### Consigna:
¿Qué vendría después de la última oración del texto de abajo sobre el juicio de militares en tribunales civiles? Escríbelo como su continuación.

### Pasaje del texto:

Celebramos que civiles juzguen a militares violadores de derechos humanos

Una de las cinco sentencias que la Corte Interamericana de Derechos Humanos [CIDH] ha dictado contra México de 2009 a la fecha corresponde al caso de Rosendo Radilla, donde establece que «frente a violaciones de derechos humanos de civiles, bajo ninguna circunstancia puede operar la jurisdicción militar».

Ahora, en una decisión histórica, la Suprema Corte de Justicia de la Nación [SCJN] resolvió que «aquellos militares sujetos a proceso por violaciones a los derechos humanos deberán ser juzgados por tribunales civiles» [julio 11, 2011].

Tal decisión, detallada en un comunicado de prensa institucional, implica que «los jueces del Estado mexicano deben replicar en casos futuros el criterio de restricción del fuero militar, en beneficio del artículo primero constitucional».

Esta medida había sido exigida por organizaciones civiles, nacionales e internacionales, desde que comenzó la administración del presidente Felipe Calderón, en 2006, siendo asimismo una recomendación directa de Navi Pillay, alta comisionada de Naciones Unidas para los Derechos Humanos, al mandatario [julio 6, 2011].

Entre las reacciones que ha producido esta decisión se cuentan la de la Comisión de Derechos Humanos de la Cámara de Diputados, la cual a través de su presidente, Manuel Cadena Morales, se pronunció ahora por «sacar al Ejército de las calles» [Excélsior, julio 13, 2011].

También exhortó a los legisladores a «abrir de una vez la discusión de la Ley de Seguridad Nacional, pues la decisión de la Corte nos da el clima perfecto para crear un marco jurídico vanguardista en materia de derechos humanos».

[Registros contenidos en un conjunto de datos]

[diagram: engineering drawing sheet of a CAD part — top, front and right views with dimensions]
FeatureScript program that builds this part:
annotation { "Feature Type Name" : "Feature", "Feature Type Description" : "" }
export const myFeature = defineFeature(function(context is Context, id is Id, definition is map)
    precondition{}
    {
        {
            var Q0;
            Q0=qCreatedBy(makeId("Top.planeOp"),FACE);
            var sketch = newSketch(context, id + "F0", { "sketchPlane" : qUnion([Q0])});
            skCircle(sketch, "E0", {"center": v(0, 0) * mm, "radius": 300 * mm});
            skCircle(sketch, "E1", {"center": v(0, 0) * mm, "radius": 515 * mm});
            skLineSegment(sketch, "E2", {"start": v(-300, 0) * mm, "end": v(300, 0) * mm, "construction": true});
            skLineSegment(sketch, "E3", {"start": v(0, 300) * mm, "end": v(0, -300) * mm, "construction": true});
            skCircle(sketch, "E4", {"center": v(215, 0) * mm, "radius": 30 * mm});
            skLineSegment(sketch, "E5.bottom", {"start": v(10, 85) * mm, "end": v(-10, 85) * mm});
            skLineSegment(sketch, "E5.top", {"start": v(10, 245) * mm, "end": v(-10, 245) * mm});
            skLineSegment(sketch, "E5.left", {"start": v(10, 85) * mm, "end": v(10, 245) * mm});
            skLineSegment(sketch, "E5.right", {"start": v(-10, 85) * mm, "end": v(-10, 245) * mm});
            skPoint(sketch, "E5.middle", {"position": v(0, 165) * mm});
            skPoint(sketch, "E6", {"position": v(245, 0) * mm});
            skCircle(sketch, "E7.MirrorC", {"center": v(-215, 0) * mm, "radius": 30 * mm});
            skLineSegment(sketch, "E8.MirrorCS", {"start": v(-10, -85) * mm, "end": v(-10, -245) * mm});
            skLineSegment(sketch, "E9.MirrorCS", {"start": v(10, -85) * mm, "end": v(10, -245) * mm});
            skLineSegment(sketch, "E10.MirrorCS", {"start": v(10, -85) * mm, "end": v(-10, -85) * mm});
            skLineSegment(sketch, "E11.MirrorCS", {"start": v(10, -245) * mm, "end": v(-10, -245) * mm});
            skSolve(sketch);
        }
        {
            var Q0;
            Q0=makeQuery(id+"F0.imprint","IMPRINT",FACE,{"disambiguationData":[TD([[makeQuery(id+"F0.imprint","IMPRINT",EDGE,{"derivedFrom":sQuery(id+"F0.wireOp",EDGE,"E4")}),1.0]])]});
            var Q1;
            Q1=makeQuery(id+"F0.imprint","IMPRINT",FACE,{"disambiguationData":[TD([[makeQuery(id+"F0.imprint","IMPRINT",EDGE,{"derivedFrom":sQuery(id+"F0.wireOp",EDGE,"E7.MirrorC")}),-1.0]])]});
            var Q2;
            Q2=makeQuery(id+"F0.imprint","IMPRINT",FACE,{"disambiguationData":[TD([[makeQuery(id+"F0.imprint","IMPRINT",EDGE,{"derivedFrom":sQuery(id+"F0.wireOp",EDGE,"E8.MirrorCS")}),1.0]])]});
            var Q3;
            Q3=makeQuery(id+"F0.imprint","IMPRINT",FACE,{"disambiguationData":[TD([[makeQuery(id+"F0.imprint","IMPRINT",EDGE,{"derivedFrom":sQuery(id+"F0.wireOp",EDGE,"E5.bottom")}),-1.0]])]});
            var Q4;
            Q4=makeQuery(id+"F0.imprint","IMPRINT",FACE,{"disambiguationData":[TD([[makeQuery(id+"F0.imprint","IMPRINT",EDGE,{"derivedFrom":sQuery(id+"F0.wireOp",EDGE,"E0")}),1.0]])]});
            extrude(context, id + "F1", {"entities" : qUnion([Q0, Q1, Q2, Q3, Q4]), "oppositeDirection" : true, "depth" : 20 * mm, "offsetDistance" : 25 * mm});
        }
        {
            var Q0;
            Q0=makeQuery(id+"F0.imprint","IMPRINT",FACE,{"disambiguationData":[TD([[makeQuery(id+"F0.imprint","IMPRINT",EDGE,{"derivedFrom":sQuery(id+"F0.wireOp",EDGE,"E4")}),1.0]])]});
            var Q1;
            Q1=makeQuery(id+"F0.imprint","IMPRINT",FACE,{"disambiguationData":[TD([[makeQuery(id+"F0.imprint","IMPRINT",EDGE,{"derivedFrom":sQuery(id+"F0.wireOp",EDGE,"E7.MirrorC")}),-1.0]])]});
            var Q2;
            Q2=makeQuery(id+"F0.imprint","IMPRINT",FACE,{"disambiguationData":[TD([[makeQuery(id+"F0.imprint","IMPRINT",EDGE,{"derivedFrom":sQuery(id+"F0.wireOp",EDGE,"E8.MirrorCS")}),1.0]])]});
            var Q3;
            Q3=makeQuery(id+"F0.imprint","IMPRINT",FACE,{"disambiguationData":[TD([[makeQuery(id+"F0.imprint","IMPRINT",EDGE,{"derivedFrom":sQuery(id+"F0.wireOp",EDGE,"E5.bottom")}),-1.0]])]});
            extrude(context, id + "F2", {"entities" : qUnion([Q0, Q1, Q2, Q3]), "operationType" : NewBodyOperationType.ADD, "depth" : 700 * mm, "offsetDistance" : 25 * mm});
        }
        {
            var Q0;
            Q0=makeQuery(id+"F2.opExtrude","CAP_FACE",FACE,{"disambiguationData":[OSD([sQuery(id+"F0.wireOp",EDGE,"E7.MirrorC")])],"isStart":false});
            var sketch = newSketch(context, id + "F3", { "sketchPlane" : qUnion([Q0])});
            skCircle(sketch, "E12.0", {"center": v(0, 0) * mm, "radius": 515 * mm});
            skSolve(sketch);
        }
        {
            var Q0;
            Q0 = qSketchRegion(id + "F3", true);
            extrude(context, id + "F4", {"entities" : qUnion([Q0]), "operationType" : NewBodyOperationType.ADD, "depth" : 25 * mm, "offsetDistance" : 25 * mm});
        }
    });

### Resultado:
Por su parte, las secretarías de la Defensa Nacional y de Gobernación emitieron un comunicado conjunto donde reconocen la medida dictada por la SCJN como «un criterio orientador hacia el respeto a la legalidad».

La Oficina en Washington para América Latina [WOLA], a su vez, publicó en su Website que «el fallo de la Corte es un paso adelante para asegurar la rendición de cuentas y el fortalecimiento del Estado de Derecho en el país».

Y por parte de las organizaciones civiles, se incluye la reacción de Ciudadanos en Apoyo a los Derechos Humanos, la cual apunta en un boletín de prensa que «la gratificante decisión de la Corte contribuirá a la construcción de un entorno de paz y de pleno respeto de la dignidad humana en nuestro país».

El Instituto para la Seguridad y la Democracia, AC, considera que esta resolución de la Corte constituye uno de los mayores avances en México a favor del respeto irrestricto a los derechos humanos.